Em seu primeiro parágrafo do capítulo Linguística Aplicada como espaço de desaprendizagem, Branca Fabrício descreve um panorama de coexistência de pares opostos de ideais. As posições de extremo que a autora lista, se eram verificáveis à época da escrita do livro, são hoje gritantes, em especial no que diz respeito aos ideais de intelectualistas e antiintelectualistas. A autora parte da constatação das metamorfoses sociais em sua busca de compreender “como a ideia de trânsito permanente está afetando as teorizações contemporâneas de nossas práticas discursivas”. De sua análise, Fabrício conclui que é necessário desaprender as “proposições axiomáticas” e a “noção de negatividade atribuída à mestiçagem”. Uma linguística que produza estudos significativos para o mundo em que vivemos tem de se ajustar para compreender, no sentido de englobar para entender, o mar agitado das massas de gente que defendem pontos de vista opostos e ideais diversos.

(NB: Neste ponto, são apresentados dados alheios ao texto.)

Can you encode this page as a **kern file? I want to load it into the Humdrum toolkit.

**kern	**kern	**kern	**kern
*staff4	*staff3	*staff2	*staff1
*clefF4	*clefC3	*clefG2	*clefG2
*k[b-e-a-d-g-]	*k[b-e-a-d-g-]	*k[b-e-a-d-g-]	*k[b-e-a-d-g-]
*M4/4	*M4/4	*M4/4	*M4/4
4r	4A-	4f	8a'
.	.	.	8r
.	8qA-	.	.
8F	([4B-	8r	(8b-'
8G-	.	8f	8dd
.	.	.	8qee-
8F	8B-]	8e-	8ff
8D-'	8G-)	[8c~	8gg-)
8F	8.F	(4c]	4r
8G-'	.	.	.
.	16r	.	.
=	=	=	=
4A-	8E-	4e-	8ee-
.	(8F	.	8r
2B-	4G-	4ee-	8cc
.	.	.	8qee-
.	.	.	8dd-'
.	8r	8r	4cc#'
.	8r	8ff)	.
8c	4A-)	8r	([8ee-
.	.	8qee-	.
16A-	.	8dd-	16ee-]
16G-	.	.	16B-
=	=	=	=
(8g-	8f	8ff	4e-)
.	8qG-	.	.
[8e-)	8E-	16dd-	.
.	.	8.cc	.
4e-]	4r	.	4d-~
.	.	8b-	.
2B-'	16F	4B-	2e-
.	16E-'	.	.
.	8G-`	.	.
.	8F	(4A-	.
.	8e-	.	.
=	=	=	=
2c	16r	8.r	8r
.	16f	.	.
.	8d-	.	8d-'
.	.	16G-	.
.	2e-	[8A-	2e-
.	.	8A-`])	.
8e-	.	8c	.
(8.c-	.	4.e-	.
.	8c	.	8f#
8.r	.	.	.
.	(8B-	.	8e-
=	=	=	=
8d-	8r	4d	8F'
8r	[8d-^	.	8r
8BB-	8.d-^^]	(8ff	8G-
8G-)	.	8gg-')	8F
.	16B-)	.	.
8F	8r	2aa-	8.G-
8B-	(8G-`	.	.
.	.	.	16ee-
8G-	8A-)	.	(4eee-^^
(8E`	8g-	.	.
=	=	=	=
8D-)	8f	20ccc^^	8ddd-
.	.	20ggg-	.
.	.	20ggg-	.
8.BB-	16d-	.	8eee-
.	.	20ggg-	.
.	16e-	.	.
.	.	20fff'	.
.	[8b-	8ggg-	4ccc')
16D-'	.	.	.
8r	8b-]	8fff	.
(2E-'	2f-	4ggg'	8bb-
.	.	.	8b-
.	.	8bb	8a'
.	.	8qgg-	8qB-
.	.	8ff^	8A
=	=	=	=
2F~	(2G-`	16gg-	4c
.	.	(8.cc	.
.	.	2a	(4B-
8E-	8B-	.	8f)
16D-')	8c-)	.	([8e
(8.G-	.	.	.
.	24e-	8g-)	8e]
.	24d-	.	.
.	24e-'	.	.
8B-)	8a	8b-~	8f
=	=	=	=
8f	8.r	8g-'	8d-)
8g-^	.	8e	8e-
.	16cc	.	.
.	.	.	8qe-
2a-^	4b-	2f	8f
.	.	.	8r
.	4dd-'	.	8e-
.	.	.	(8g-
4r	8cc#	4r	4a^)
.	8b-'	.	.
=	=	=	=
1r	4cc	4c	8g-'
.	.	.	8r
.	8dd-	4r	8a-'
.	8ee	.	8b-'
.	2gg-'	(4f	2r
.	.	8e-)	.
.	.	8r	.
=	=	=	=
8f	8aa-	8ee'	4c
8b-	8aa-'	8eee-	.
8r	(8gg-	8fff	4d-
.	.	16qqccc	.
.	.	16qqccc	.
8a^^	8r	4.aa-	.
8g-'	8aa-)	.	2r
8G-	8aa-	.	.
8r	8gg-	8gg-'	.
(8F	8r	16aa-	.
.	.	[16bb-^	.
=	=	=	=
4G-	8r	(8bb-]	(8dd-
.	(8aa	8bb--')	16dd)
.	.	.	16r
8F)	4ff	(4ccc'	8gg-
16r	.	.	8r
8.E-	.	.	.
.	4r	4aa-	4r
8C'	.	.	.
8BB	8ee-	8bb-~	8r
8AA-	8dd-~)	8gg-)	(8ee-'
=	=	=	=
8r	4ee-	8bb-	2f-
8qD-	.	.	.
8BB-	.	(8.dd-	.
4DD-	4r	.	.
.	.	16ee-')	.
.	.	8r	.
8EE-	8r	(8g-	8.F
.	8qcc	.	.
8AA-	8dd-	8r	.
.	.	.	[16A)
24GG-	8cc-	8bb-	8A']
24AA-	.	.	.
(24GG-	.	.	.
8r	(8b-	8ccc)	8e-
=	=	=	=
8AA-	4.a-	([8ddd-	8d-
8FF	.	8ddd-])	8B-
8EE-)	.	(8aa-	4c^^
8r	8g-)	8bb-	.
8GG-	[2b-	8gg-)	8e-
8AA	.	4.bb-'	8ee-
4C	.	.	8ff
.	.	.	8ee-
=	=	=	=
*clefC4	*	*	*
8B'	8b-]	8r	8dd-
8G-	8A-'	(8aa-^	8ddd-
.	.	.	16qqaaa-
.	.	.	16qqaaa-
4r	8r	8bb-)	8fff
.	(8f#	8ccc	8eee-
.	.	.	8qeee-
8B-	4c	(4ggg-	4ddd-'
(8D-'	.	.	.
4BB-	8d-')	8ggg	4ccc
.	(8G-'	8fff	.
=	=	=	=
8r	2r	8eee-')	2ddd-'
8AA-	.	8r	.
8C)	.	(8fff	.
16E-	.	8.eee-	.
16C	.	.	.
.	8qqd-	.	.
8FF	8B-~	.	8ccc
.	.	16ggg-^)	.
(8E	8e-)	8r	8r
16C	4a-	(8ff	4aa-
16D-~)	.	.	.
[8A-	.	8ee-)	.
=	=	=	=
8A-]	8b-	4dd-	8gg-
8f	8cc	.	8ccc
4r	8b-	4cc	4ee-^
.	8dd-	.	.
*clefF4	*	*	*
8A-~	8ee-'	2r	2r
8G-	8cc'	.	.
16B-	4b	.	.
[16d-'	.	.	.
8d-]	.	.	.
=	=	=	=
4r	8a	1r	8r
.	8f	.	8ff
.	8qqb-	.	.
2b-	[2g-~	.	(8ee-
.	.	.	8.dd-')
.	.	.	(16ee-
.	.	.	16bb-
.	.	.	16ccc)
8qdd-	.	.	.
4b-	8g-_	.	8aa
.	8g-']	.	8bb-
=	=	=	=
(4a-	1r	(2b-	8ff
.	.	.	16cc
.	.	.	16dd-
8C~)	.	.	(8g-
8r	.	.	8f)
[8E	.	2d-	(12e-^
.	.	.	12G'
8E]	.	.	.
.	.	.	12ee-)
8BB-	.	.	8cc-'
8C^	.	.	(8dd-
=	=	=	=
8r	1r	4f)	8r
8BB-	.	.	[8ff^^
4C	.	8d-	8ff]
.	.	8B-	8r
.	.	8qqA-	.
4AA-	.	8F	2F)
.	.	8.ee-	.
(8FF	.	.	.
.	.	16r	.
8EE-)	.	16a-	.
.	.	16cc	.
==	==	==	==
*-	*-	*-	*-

Alastair Pennycook também defende uma moção para além de debates fúteis no campo da linguística em direção à criação de “um novo arcabouço para a LA” por meio do que o autor chama de teorias transgressivas (p. 70). Pennycook argumenta que as compreensões comuns de interdisciplinaridade transmitem a visão de disciplinas estáticas, quando interdisciplinaridade é primariamente fluida, mutante. O autor cita exemplos em sua área de pesquisa em que travessia entre disciplinas foi necessária à compreensão do fenômeno estudado. A visão tradicional de limites entre disciplinas pressupõe em muitos casos a regra tácita de respeito aos limites. A proposta de Pennycook é a transgressão de fronteiras e a derrubada de cercas disciplinares. Depois de esclarecer o uso que faz do termo “transgressiva”, o autor categoriza a teoria transgressiva por seu objetivo de “atravessar fronteiras e quebrar regras em uma posição reflexiva sobre o quê e o por que” atravessar na direção de mudança (p. 73). A teoria transgressiva é ação e pensamento, argumenta Pennycook.
Moita Lopes, no capítulo sobre a LA e vida contemporânea, identifica o desafio da questão contemporânea: como criar inteligibilidades ao produzir conhecimento e colaborar para o surgimento de alternativas sociais para quem está às margens, de modo a trazer essas vozes para o centro (p. 86). Falando sobre o papel da linguística nas relações sociais, Moita Lopes cita “a linguística que nos faz falhar”, de Lopes da Silva & Rajagopalan, por “ignorar o que as pessoas no cotidiano pensam sobre linguagem” enquanto insiste em “produzir conhecimento sobre a vida delas ou lhes indicar ações políticas”. O autor argumenta que o projeto ético que a pesquisa científica precisa abraçar é aprender a lidar com as diferenças sobre o modo como o pesquisador percebe a si mesmo e os outros ao tempo em que se opõe ao “privilégio ocidentalista de um si-mesmo fechado e homogêneo e daqueles que são iguais” (p. 89).
Os três autores sinalizam para a importância de os estudos da LA (1) serem desconstrutores (pela desaprendizagem) de conceitos fixos que não se ajustam ao movimento no mundo que a LA pretende estudar, (2) serem transgressivos no sentido de romper sempre que necessário as fronteiras disciplinares e quebrar regras para produzir mudança, e (3) adotarem um projeto ético de estudo que respeite o objeto estudado por dar-lhe a importância e voz que merece.
Referências
FABRÍCIO, B. Linguística Aplicada como espaço de desaprendizagem: redescrições em curso. In: MOITA LOPES, L. P. (Org.) Por uma Linguística Aplicada Indisciplinar. São Paulo: Parábola, 2006, p. 45-65.
PENNYCOOK, A. Uma Linguística Aplicada transgressiva. In: MOITA LOPES, L. P. (Org.) Por uma Linguística Aplicada Indisciplinar. São Paulo: Parábola, 2006, p. 68-84..
MOITA LOPES, L. P. Linguística Aplicada e vida contemporânea: problematização dos construtos que têm orientado a pesquisa. In: MOITA LOPES, L. P. (Org.) Por uma Linguística Aplicada Indisciplinar. São Paulo: Parábola, 2006, p. 85-107.